Collected data
[Start of Attachment]
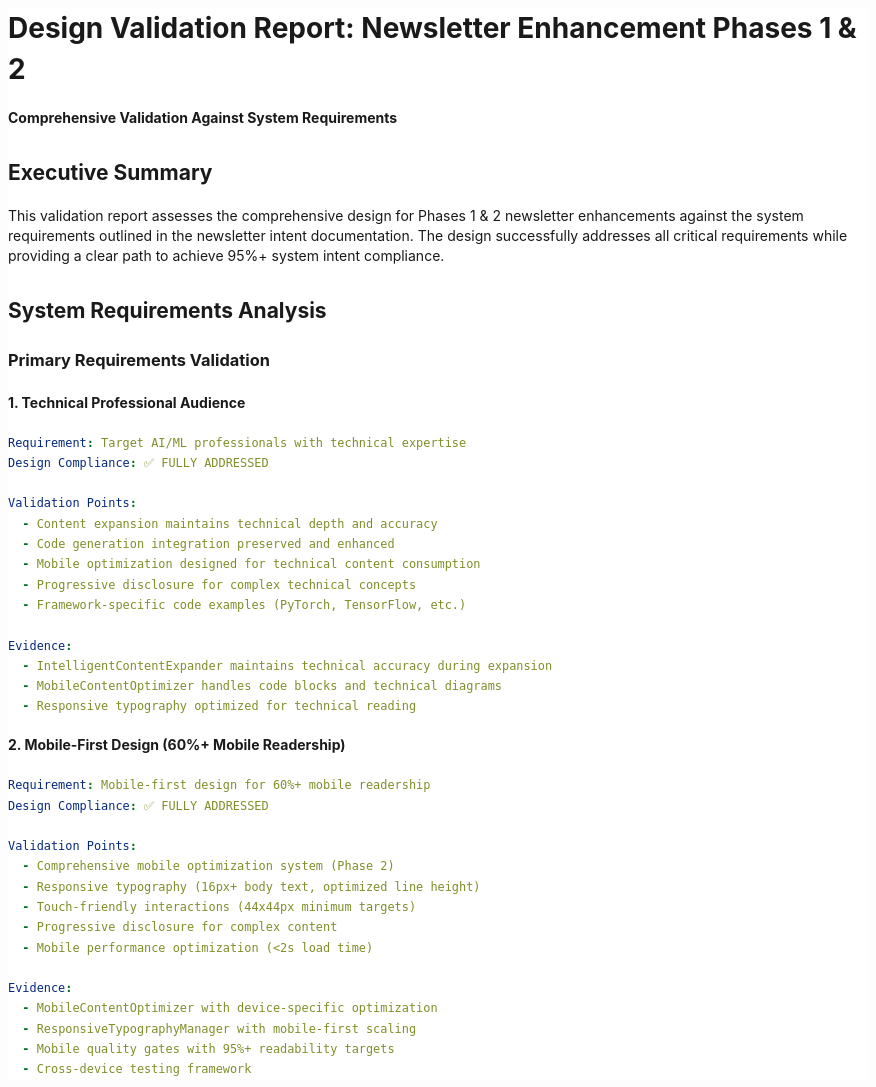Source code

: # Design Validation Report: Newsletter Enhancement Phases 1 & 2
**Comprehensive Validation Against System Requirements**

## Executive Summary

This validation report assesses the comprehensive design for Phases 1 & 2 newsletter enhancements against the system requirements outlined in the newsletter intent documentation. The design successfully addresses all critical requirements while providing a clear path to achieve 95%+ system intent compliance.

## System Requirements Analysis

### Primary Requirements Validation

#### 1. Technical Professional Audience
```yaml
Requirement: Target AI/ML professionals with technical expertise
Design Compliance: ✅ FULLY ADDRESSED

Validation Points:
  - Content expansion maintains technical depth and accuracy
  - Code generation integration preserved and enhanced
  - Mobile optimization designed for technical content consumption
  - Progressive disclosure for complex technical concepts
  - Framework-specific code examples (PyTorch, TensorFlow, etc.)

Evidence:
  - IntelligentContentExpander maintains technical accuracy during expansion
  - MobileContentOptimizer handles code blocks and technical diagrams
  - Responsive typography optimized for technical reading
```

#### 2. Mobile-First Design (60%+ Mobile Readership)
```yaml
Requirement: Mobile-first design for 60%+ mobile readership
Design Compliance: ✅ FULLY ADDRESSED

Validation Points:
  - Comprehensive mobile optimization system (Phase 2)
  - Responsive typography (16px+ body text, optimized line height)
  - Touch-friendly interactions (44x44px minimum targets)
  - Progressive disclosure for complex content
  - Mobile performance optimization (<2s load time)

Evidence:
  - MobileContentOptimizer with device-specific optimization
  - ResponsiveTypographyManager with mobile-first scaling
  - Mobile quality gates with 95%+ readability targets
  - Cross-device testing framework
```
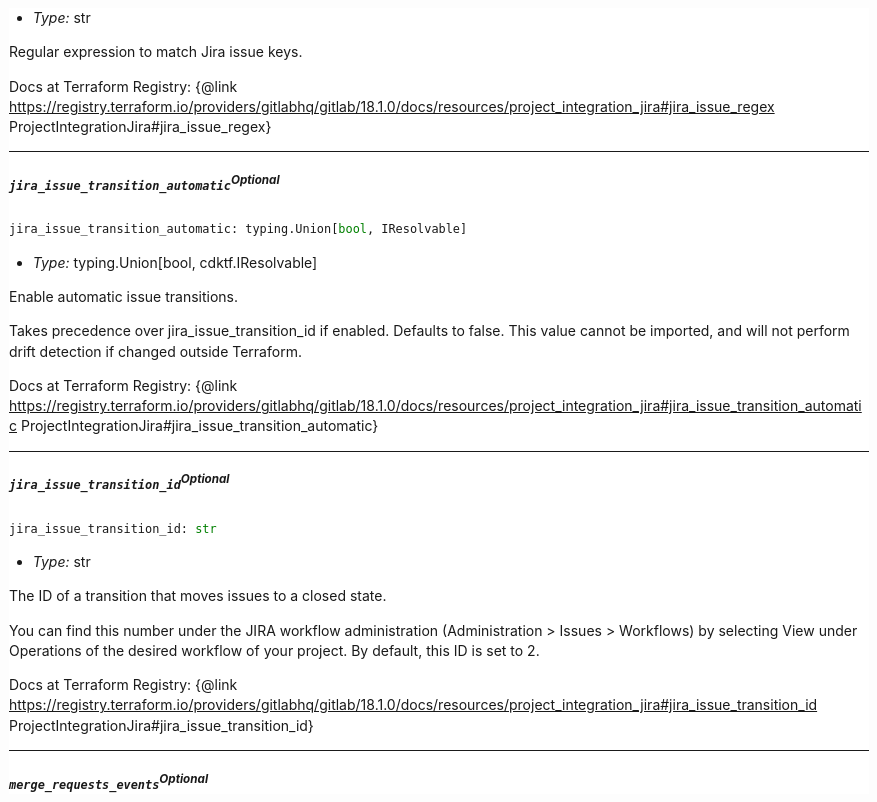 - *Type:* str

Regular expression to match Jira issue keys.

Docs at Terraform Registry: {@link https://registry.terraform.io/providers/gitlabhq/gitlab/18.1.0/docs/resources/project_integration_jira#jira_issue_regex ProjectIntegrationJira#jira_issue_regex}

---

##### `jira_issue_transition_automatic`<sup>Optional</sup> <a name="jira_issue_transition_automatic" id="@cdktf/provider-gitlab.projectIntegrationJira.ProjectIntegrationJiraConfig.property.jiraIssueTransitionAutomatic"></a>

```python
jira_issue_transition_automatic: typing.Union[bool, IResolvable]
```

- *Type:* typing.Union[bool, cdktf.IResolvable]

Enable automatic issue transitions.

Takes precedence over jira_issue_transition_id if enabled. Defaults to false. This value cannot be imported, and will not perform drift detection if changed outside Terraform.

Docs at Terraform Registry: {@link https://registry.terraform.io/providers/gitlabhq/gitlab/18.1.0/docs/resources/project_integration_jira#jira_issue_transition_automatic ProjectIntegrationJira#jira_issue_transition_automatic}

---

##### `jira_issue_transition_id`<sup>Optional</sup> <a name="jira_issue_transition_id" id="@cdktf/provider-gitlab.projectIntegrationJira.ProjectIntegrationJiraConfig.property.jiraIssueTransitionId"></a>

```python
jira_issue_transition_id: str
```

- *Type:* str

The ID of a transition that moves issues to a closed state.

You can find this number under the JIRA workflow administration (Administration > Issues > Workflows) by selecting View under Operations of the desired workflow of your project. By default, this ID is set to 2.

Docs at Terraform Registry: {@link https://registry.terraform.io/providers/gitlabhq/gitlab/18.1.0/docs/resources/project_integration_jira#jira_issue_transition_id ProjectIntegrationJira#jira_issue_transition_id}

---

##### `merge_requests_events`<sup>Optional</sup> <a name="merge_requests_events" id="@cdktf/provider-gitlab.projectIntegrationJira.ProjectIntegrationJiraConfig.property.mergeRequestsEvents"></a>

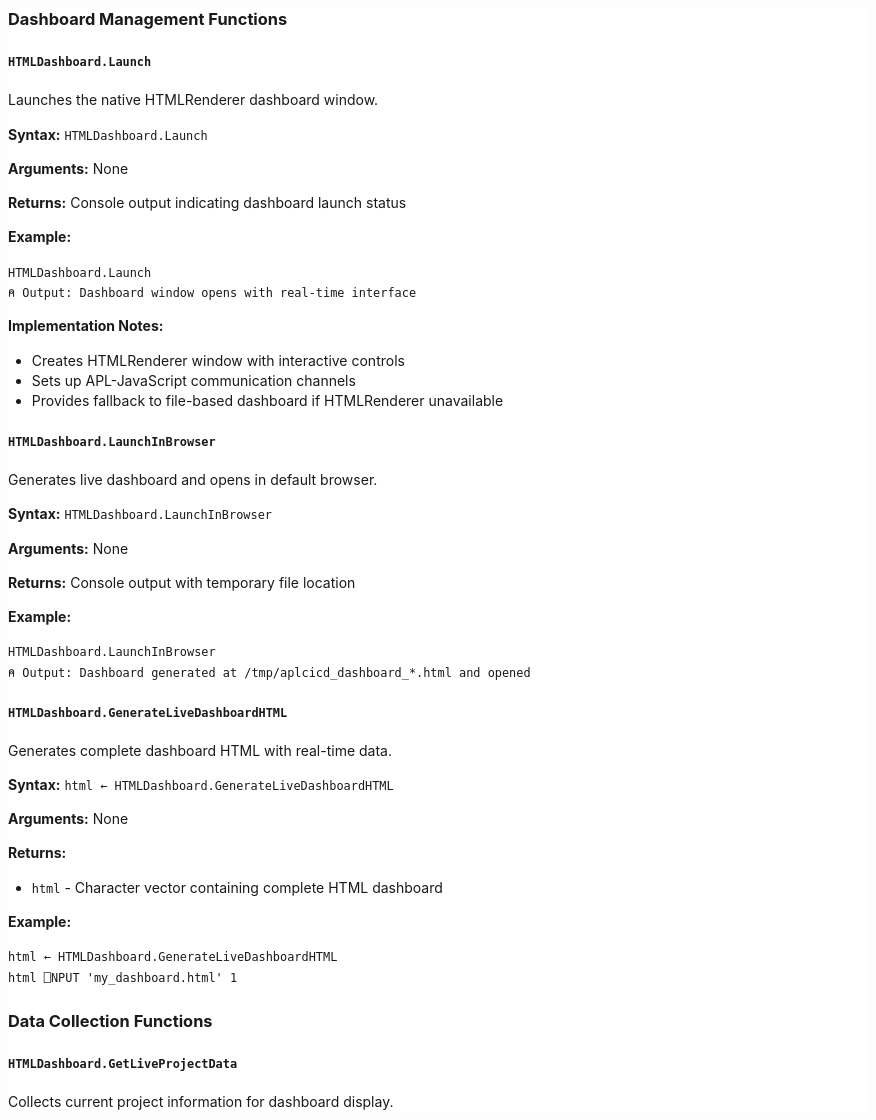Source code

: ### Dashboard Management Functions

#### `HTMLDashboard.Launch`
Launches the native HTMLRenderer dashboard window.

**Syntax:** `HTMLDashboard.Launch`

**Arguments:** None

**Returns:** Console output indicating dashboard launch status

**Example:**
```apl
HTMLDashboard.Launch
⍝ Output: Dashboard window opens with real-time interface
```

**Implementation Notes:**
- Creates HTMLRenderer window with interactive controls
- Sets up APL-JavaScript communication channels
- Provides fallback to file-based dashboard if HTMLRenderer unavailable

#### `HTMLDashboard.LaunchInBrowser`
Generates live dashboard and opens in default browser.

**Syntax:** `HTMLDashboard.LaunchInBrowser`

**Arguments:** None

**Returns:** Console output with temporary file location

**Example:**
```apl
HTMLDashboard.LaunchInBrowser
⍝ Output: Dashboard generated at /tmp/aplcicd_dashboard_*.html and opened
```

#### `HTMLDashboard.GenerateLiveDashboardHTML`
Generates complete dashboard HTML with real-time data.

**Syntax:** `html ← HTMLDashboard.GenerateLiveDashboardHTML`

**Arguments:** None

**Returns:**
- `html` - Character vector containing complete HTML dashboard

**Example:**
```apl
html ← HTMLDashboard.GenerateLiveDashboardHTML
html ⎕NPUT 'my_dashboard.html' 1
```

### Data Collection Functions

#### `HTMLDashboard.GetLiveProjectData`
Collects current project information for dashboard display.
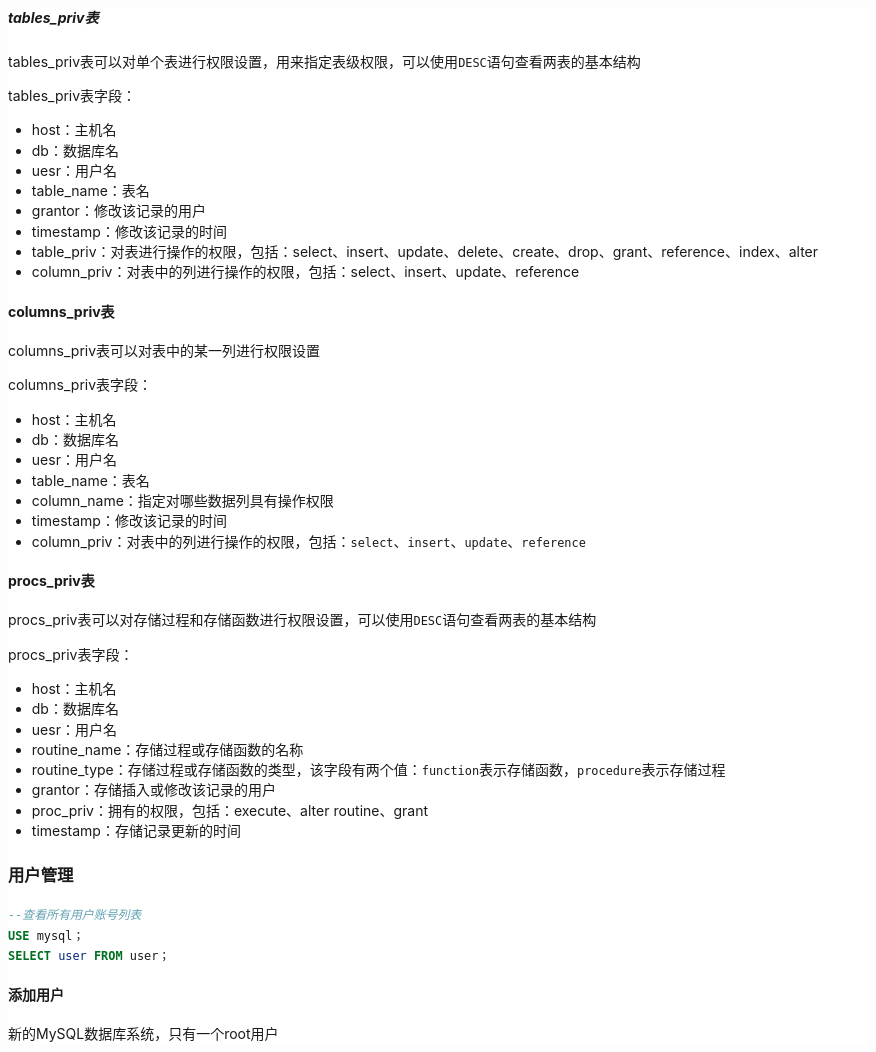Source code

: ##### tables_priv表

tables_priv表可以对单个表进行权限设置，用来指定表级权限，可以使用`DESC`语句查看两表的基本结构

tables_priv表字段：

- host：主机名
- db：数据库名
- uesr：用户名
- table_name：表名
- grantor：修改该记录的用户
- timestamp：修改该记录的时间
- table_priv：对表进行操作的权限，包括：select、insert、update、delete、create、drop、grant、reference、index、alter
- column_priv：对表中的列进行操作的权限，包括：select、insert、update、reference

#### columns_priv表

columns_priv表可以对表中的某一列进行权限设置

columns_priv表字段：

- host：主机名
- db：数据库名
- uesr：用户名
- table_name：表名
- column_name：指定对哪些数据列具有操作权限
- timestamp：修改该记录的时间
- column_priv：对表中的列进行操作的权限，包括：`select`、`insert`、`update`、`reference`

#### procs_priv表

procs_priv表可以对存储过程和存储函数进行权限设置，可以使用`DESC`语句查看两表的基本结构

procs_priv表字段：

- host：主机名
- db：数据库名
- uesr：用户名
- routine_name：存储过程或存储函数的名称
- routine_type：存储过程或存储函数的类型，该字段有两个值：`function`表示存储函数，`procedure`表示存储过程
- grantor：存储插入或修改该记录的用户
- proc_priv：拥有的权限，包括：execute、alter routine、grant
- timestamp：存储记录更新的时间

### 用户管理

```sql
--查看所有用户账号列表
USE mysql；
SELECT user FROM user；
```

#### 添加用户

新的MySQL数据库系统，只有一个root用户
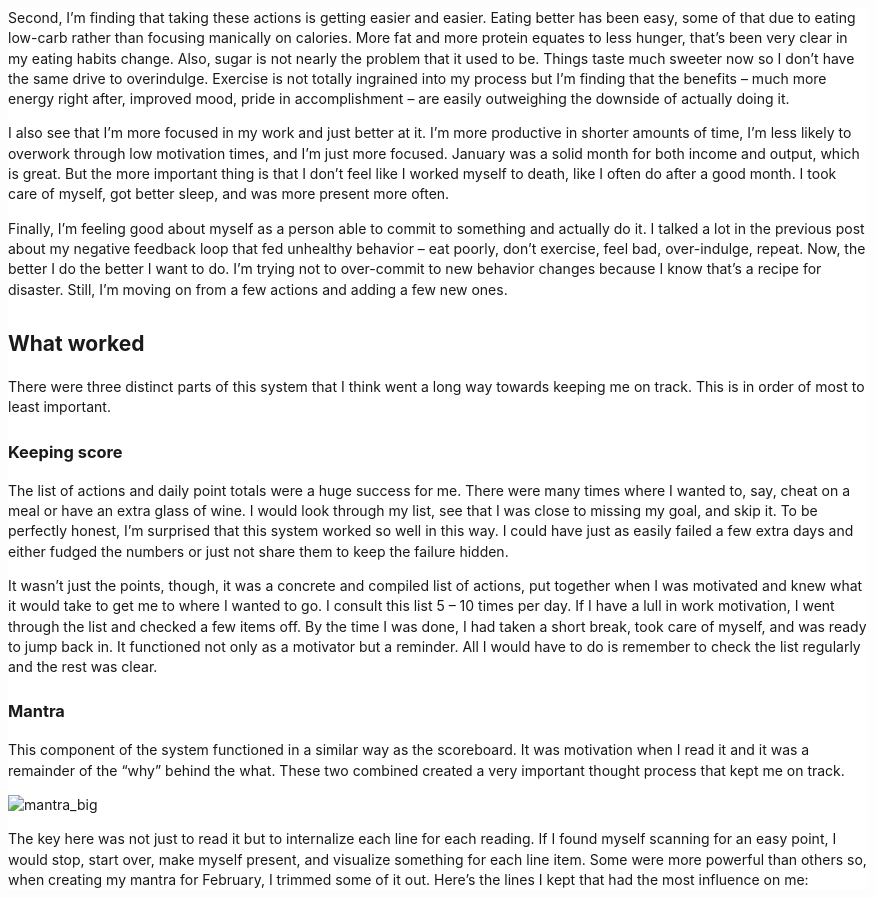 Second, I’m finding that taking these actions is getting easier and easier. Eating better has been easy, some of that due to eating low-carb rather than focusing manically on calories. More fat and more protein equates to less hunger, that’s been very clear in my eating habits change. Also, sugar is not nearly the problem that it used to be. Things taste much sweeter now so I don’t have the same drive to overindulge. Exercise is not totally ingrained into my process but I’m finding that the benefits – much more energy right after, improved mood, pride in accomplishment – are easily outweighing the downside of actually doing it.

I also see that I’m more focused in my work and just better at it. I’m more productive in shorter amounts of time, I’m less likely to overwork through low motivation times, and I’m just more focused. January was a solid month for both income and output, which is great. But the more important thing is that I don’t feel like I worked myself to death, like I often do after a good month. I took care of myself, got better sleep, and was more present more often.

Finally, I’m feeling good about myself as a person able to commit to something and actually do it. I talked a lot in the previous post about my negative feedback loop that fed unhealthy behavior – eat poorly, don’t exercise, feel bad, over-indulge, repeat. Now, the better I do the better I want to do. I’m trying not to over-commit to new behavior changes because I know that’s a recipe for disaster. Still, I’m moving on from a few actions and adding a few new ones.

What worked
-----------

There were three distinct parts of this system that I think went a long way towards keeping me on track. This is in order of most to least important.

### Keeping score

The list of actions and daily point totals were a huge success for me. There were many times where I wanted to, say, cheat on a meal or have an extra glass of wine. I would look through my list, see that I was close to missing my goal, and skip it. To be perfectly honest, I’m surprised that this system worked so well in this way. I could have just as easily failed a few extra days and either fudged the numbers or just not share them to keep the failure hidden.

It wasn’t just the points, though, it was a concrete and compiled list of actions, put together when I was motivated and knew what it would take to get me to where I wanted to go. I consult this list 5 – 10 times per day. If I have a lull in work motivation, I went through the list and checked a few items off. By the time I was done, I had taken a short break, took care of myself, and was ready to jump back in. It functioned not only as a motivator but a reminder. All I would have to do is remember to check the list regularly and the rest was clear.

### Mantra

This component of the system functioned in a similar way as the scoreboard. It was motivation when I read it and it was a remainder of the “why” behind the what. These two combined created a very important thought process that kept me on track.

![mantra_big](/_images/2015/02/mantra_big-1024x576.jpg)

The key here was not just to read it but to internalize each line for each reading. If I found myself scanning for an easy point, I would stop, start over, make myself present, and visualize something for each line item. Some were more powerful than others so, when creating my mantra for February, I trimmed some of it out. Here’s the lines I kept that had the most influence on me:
[End of Attachment]
Requirement:
Would you please repeat exactly the lines above, starting at the line with "tables_priv表可以" and stopping at the line with "#### procs_priv表", both included?

Response to the task:
tables_priv表可以对单个表进行权限设置，用来指定表级权限，可以使用`DESC`语句查看两表的基本结构

tables_priv表字段：

- host：主机名
- db：数据库名
- uesr：用户名
- table_name：表名
- grantor：修改该记录的用户
- timestamp：修改该记录的时间
- table_priv：对表进行操作的权限，包括：select、insert、update、delete、create、drop、grant、reference、index、alter
- column_priv：对表中的列进行操作的权限，包括：select、insert、update、reference

#### columns_priv表

columns_priv表可以对表中的某一列进行权限设置

columns_priv表字段：

- host：主机名
- db：数据库名
- uesr：用户名
- table_name：表名
- column_name：指定对哪些数据列具有操作权限
- timestamp：修改该记录的时间
- column_priv：对表中的列进行操作的权限，包括：`select`、`insert`、`update`、`reference`

#### procs_priv表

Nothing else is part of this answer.